Content starts
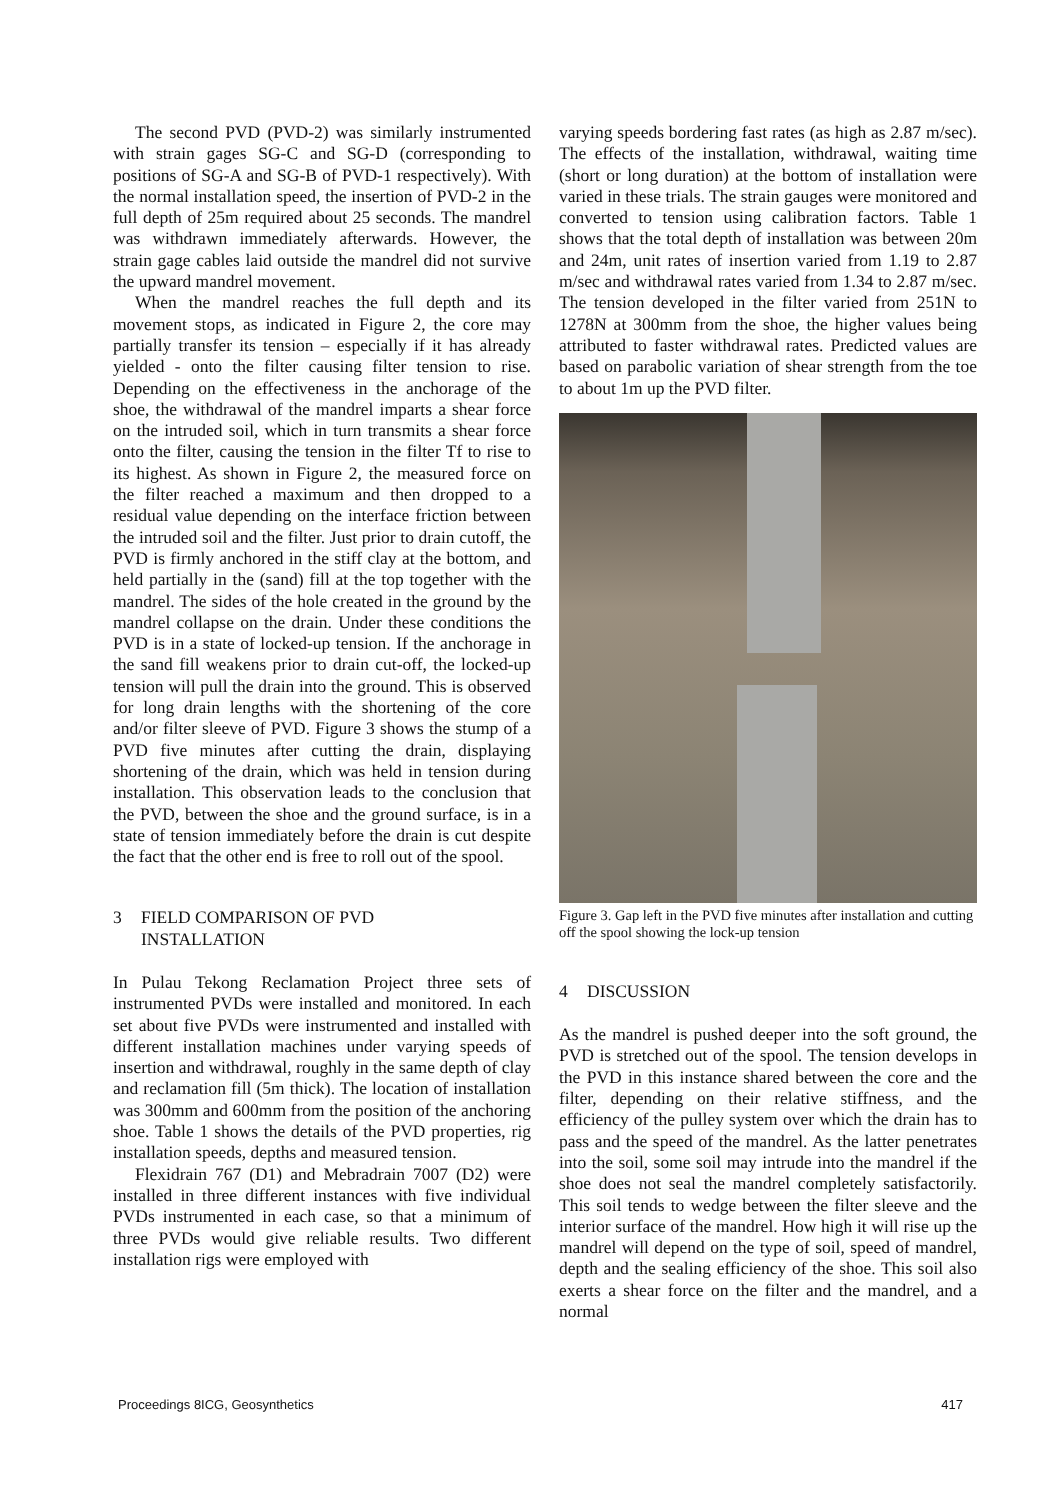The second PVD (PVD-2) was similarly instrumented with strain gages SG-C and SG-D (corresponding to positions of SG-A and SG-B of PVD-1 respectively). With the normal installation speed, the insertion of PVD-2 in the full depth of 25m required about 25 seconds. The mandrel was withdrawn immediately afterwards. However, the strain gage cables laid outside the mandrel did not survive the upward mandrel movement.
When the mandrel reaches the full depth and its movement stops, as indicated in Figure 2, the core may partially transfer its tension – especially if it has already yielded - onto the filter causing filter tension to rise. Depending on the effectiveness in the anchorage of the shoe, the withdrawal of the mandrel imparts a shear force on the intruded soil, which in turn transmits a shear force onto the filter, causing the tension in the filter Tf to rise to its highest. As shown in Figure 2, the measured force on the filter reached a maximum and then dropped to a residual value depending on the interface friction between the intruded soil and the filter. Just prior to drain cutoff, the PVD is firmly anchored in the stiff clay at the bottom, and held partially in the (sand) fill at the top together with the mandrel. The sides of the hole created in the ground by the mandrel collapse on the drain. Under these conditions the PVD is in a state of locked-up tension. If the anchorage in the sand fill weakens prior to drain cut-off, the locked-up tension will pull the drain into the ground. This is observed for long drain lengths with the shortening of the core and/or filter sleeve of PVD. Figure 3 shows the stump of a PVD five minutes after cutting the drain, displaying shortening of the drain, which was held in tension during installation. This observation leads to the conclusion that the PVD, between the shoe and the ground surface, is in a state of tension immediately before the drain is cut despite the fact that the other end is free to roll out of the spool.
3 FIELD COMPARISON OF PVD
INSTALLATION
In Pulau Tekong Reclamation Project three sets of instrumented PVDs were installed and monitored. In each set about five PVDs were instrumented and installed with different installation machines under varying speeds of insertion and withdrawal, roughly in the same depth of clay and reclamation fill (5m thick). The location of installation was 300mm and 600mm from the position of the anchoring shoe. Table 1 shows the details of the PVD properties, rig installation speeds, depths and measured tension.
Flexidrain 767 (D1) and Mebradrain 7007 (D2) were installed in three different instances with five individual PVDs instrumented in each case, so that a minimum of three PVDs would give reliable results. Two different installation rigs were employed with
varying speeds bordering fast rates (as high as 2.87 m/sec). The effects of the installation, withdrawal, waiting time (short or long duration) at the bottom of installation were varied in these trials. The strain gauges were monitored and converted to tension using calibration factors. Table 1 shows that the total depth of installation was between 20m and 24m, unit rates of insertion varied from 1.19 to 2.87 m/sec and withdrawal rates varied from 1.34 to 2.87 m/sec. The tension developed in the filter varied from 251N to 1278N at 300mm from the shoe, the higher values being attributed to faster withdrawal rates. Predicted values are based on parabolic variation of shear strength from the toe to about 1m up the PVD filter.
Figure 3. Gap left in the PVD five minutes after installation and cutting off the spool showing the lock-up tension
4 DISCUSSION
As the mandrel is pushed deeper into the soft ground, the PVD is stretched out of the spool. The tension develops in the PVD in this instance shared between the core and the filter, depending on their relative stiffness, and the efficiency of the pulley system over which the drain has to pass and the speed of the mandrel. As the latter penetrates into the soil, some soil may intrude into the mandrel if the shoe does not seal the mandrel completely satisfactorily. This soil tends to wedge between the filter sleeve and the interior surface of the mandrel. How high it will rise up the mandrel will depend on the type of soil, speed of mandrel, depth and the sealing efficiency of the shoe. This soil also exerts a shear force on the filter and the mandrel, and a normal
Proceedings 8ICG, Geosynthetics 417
Content ends
WHAT THE TASK REQUIRES ::
The expected answer is the listing above, duplicated exactly, with its pictures removed.

TASK ANSWER ::
The second PVD (PVD-2) was similarly instrumented with strain gages SG-C and SG-D (corresponding to positions of SG-A and SG-B of PVD-1 respectively). With the normal installation speed, the insertion of PVD-2 in the full depth of 25m required about 25 seconds. The mandrel was withdrawn immediately afterwards. However, the strain gage cables laid outside the mandrel did not survive the upward mandrel movement.
When the mandrel reaches the full depth and its movement stops, as indicated in Figure 2, the core may partially transfer its tension – especially if it has already yielded - onto the filter causing filter tension to rise. Depending on the effectiveness in the anchorage of the shoe, the withdrawal of the mandrel imparts a shear force on the intruded soil, which in turn transmits a shear force onto the filter, causing the tension in the filter Tf to rise to its highest. As shown in Figure 2, the measured force on the filter reached a maximum and then dropped to a residual value depending on the interface friction between the intruded soil and the filter. Just prior to drain cutoff, the PVD is firmly anchored in the stiff clay at the bottom, and held partially in the (sand) fill at the top together with the mandrel. The sides of the hole created in the ground by the mandrel collapse on the drain. Under these conditions the PVD is in a state of locked-up tension. If the anchorage in the sand fill weakens prior to drain cut-off, the locked-up tension will pull the drain into the ground. This is observed for long drain lengths with the shortening of the core and/or filter sleeve of PVD. Figure 3 shows the stump of a PVD five minutes after cutting the drain, displaying shortening of the drain, which was held in tension during installation. This observation leads to the conclusion that the PVD, between the shoe and the ground surface, is in a state of tension immediately before the drain is cut despite the fact that the other end is free to roll out of the spool.
3 FIELD COMPARISON OF PVD
INSTALLATION
In Pulau Tekong Reclamation Project three sets of instrumented PVDs were installed and monitored. In each set about five PVDs were instrumented and installed with different installation machines under varying speeds of insertion and withdrawal, roughly in the same depth of clay and reclamation fill (5m thick). The location of installation was 300mm and 600mm from the position of the anchoring shoe. Table 1 shows the details of the PVD properties, rig installation speeds, depths and measured tension.
Flexidrain 767 (D1) and Mebradrain 7007 (D2) were installed in three different instances with five individual PVDs instrumented in each case, so that a minimum of three PVDs would give reliable results. Two different installation rigs were employed with
varying speeds bordering fast rates (as high as 2.87 m/sec). The effects of the installation, withdrawal, waiting time (short or long duration) at the bottom of installation were varied in these trials. The strain gauges were monitored and converted to tension using calibration factors. Table 1 shows that the total depth of installation was between 20m and 24m, unit rates of insertion varied from 1.19 to 2.87 m/sec and withdrawal rates varied from 1.34 to 2.87 m/sec. The tension developed in the filter varied from 251N to 1278N at 300mm from the shoe, the higher values being attributed to faster withdrawal rates. Predicted values are based on parabolic variation of shear strength from the toe to about 1m up the PVD filter.
Figure 3. Gap left in the PVD five minutes after installation and cutting off the spool showing the lock-up tension
4 DISCUSSION
As the mandrel is pushed deeper into the soft ground, the PVD is stretched out of the spool. The tension develops in the PVD in this instance shared between the core and the filter, depending on their relative stiffness, and the efficiency of the pulley system over which the drain has to pass and the speed of the mandrel. As the latter penetrates into the soil, some soil may intrude into the mandrel if the shoe does not seal the mandrel completely satisfactorily. This soil tends to wedge between the filter sleeve and the interior surface of the mandrel. How high it will rise up the mandrel will depend on the type of soil, speed of mandrel, depth and the sealing efficiency of the shoe. This soil also exerts a shear force on the filter and the mandrel, and a normal
Proceedings 8ICG, Geosynthetics 417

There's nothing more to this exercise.